Now lets look at a few rules.

-- switch tokens if left token > right token
res[iteration_number+1] 
    = case when to_number(token1[iteration_number]) > to_number(token2[iteration_number]) then
      -- do the switch
      regexp_replace(
             regexp_replace(res[iteration_number],'[^\|]+',token2[iteration_number],1,ele_pos1[iteration_number])
             ,'[^\|]+',token1[iteration_number],1,ele_pos2[iteration_number])
      else res[iteration_number] -- no switch needed
      end ,

The left hand side of the rule “res[iteration_number+1]” creates a new row for the res column. The right hand side of the rule references data from the previous row “token1[iteration_number]” to do the switch logic.

If data from the same row is needed, it is possible to use “token1[cv()]”. cv() stands for cell value of the current dimension. It is possible to calculate with those values. So instead of token1[iteration_number] we could also write “token1[cv()-1]” to fetch the value from the previous row. For iterative models I find it more convenient to stay consistent and use iteration_number instead.

This rule implements rule 1 (switch tokens) from the bubble sort logic. However it is not a 1:1 matching of rules. We can see this when looking at the next rule.

Instead the logic needs to be implemented for each column. To calculate the next position a similar case construct is needed.

-- calculate next position (for token1)
ele_pos1[iteration_number+1] 
       = case
         when ele_pos1[iteration_number] = 1 then
           -- we reached first position, so go back to hwm
           hwm[iteration_number]
         when to_number(token1[iteration_number]) > to_number(token2[iteration_number]) then
           -- after a switch, move one position the the left and check there
           ele_pos1[iteration_number] - 1
         when ele_pos1[iteration_number] + 1 <= max_element[0]-1 then           -- no more switch, so go to hwm and look for next element            hwm[iteration_number]  
         else 
           -- just in case, don't do anything
           ele_pos1[iteration_number]
         end

Bubble sort rules 2-4 are implemented by a case construct.

As we can see in this example, the rules from the model clause do not match our business rules. Sometimes they do, but more often they do not.

conclusion

The Model clause can open up new ways to do solve SQL puzzles. Bubble sort is a good candidate for an iterative model.
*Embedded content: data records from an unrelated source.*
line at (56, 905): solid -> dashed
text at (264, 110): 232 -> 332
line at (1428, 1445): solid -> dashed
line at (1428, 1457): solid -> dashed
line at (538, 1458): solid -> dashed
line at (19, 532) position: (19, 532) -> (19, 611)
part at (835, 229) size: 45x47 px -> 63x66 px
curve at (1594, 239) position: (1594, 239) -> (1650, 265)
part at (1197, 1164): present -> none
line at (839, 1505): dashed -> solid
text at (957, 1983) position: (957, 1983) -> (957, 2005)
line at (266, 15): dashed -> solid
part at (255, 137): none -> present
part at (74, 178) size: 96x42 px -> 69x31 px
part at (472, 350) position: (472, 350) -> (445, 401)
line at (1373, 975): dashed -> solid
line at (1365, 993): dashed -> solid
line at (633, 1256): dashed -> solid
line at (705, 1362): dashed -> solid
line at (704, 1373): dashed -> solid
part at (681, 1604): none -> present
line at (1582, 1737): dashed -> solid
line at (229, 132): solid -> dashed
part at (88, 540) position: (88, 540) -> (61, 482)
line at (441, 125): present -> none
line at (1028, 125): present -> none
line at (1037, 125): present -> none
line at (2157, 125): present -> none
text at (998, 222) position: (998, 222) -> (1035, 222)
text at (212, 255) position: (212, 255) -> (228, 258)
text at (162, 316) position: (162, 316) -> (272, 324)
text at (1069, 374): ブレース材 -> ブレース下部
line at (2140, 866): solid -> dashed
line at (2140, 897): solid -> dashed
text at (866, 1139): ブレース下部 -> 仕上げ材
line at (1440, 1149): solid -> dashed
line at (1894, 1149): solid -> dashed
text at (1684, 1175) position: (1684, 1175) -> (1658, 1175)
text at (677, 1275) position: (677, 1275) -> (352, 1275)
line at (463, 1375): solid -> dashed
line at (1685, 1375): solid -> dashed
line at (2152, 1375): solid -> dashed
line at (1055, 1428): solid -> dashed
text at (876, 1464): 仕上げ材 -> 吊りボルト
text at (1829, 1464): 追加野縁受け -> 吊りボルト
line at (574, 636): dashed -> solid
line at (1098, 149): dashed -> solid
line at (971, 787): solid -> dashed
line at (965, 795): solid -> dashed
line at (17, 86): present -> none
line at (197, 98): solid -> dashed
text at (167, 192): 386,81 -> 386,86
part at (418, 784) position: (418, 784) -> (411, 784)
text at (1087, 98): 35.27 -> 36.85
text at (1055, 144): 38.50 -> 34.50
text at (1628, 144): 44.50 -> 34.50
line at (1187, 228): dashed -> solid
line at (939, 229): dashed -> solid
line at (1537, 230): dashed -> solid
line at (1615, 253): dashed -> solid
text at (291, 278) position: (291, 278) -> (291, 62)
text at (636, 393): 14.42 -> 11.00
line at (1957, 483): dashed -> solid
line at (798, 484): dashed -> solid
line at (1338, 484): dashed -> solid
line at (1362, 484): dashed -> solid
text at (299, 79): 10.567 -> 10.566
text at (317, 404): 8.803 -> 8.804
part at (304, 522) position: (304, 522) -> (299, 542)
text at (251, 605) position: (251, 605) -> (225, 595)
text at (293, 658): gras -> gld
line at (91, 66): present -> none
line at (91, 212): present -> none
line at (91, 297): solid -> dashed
For real world cases the Model clause is hardly maintainable. If we find a solid way to match business rules to model clause rules, then we have a good way to react to future changes of those business rules.

Sometimes model clause can provide a performance advantage, because of they way how the data is handled.

Model clause is a tool in our toolbox, although an extremely sophisticated and complex one. We need to train using this tool on a regular basis.

btw: Some of the constructs from the model clause can be rediscovered in other statements. For example the new analytic views in 12.2 also have a “dimension by” and a “measures” part. But the rules are missing (one can argue that attribute dimensions and hierarchies resemble the rules).